[Records to use]

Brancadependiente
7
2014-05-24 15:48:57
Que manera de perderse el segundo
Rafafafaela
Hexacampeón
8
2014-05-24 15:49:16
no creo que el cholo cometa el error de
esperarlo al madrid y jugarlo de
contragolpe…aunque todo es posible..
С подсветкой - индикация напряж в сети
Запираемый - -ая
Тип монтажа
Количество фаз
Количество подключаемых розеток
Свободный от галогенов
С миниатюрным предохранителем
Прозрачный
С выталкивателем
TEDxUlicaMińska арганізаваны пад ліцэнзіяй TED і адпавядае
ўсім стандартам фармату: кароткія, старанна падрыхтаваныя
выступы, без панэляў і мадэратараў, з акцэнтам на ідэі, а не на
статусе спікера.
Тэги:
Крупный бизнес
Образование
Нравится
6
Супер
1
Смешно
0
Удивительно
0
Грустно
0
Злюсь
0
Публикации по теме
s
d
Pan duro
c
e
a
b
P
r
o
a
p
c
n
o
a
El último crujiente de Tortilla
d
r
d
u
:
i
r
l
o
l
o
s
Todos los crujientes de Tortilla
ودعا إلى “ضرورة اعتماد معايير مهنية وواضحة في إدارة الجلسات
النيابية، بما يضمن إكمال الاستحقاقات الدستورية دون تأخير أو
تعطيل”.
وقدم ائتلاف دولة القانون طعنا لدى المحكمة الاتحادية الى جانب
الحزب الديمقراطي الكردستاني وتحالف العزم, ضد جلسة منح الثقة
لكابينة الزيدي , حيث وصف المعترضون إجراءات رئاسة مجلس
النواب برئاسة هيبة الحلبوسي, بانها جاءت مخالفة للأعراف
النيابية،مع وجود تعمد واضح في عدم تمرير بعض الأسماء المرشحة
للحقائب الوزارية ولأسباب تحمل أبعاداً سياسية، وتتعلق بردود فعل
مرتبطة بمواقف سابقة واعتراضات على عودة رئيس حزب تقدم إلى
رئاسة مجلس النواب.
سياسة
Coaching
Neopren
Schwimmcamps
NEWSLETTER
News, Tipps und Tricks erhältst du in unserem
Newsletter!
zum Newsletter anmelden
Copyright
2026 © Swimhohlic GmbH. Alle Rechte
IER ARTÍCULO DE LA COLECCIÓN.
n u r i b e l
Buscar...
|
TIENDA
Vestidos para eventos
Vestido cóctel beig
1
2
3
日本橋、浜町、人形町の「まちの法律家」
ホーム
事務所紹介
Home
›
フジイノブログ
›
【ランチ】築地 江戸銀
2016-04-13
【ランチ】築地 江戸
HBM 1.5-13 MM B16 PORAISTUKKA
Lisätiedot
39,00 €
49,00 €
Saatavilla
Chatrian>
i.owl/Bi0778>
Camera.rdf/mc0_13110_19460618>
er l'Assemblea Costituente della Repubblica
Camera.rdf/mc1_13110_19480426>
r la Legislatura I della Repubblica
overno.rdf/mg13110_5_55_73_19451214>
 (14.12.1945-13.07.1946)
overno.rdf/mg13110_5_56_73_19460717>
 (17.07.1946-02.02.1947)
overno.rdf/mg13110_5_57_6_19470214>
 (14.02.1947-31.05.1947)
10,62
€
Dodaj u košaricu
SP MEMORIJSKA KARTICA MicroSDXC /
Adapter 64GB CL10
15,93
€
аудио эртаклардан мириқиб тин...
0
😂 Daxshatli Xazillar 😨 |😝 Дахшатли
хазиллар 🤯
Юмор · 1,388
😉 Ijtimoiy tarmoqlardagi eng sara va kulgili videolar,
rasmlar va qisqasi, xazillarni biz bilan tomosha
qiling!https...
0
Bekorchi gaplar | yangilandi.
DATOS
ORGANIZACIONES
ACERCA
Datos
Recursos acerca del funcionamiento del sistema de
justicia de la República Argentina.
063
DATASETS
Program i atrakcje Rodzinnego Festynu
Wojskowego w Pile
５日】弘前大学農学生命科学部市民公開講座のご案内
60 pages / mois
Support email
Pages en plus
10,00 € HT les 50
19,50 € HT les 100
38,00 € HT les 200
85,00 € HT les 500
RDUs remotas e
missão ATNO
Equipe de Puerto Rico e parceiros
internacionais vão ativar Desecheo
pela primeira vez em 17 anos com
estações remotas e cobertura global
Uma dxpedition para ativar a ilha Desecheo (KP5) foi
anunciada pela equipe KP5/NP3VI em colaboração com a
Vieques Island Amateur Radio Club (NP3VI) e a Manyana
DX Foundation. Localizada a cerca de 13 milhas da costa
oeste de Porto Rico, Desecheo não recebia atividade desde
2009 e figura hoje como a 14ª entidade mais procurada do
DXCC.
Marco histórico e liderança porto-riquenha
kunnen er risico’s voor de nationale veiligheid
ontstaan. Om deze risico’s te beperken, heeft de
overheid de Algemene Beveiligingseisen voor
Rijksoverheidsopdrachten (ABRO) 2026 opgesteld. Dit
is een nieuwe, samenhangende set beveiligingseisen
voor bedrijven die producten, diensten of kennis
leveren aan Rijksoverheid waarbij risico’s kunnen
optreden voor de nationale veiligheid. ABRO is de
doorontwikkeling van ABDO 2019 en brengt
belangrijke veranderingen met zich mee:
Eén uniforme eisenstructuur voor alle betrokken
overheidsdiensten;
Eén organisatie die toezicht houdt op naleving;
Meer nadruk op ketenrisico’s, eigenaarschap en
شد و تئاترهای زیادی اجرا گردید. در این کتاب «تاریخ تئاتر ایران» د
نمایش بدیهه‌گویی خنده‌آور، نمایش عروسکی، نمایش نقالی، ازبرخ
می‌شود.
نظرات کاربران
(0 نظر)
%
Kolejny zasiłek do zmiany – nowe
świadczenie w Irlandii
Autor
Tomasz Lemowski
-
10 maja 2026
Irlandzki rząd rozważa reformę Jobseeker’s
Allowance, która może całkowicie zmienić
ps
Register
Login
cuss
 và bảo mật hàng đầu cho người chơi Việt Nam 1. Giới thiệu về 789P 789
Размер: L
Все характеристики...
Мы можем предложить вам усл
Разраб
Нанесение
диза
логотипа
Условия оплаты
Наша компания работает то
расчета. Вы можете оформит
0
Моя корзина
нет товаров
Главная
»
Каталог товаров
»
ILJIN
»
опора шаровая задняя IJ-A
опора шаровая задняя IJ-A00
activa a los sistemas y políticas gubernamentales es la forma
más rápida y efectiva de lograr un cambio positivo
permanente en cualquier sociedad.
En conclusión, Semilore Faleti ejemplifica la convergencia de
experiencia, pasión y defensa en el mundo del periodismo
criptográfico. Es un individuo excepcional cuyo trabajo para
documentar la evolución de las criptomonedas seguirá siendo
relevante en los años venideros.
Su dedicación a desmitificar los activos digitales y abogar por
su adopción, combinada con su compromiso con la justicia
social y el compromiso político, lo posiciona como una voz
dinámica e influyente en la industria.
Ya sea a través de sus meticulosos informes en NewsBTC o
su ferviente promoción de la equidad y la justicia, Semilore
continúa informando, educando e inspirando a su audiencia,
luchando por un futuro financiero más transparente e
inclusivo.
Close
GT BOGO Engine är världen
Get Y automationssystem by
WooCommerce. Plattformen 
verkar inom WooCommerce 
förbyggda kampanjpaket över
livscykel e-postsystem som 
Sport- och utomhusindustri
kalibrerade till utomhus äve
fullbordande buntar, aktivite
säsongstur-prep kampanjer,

[/Records to use]

Aim of the task → Start with the line above that contains "85,00 € HT les 500" and stop after the line that contains "Все характеристики...". Output those lines exactly, and only those.

Reply to the exercise →
85,00 € HT les 500
RDUs remotas e
missão ATNO
Equipe de Puerto Rico e parceiros
internacionais vão ativar Desecheo
pela primeira vez em 17 anos com
estações remotas e cobertura global
Uma dxpedition para ativar a ilha Desecheo (KP5) foi
anunciada pela equipe KP5/NP3VI em colaboração com a
Vieques Island Amateur Radio Club (NP3VI) e a Manyana
DX Foundation. Localizada a cerca de 13 milhas da costa
oeste de Porto Rico, Desecheo não recebia atividade desde
2009 e figura hoje como a 14ª entidade mais procurada do
DXCC.
Marco histórico e liderança porto-riquenha
kunnen er risico’s voor de nationale veiligheid
ontstaan. Om deze risico’s te beperken, heeft de
overheid de Algemene Beveiligingseisen voor
Rijksoverheidsopdrachten (ABRO) 2026 opgesteld. Dit
is een nieuwe, samenhangende set beveiligingseisen
voor bedrijven die producten, diensten of kennis
leveren aan Rijksoverheid waarbij risico’s kunnen
optreden voor de nationale veiligheid. ABRO is de
doorontwikkeling van ABDO 2019 en brengt
belangrijke veranderingen met zich mee:
Eén uniforme eisenstructuur voor alle betrokken
overheidsdiensten;
Eén organisatie die toezicht houdt op naleving;
Meer nadruk op ketenrisico’s, eigenaarschap en
شد و تئاترهای زیادی اجرا گردید. در این کتاب «تاریخ تئاتر ایران» د
نمایش بدیهه‌گویی خنده‌آور، نمایش عروسکی، نمایش نقالی، ازبرخ
می‌شود.
نظرات کاربران
(0 نظر)
%
Kolejny zasiłek do zmiany – nowe
świadczenie w Irlandii
Autor
Tomasz Lemowski
-
10 maja 2026
Irlandzki rząd rozważa reformę Jobseeker’s
Allowance, która może całkowicie zmienić
ps
Register
Login
cuss
 và bảo mật hàng đầu cho người chơi Việt Nam 1. Giới thiệu về 789P 789
Размер: L
Все характеристики...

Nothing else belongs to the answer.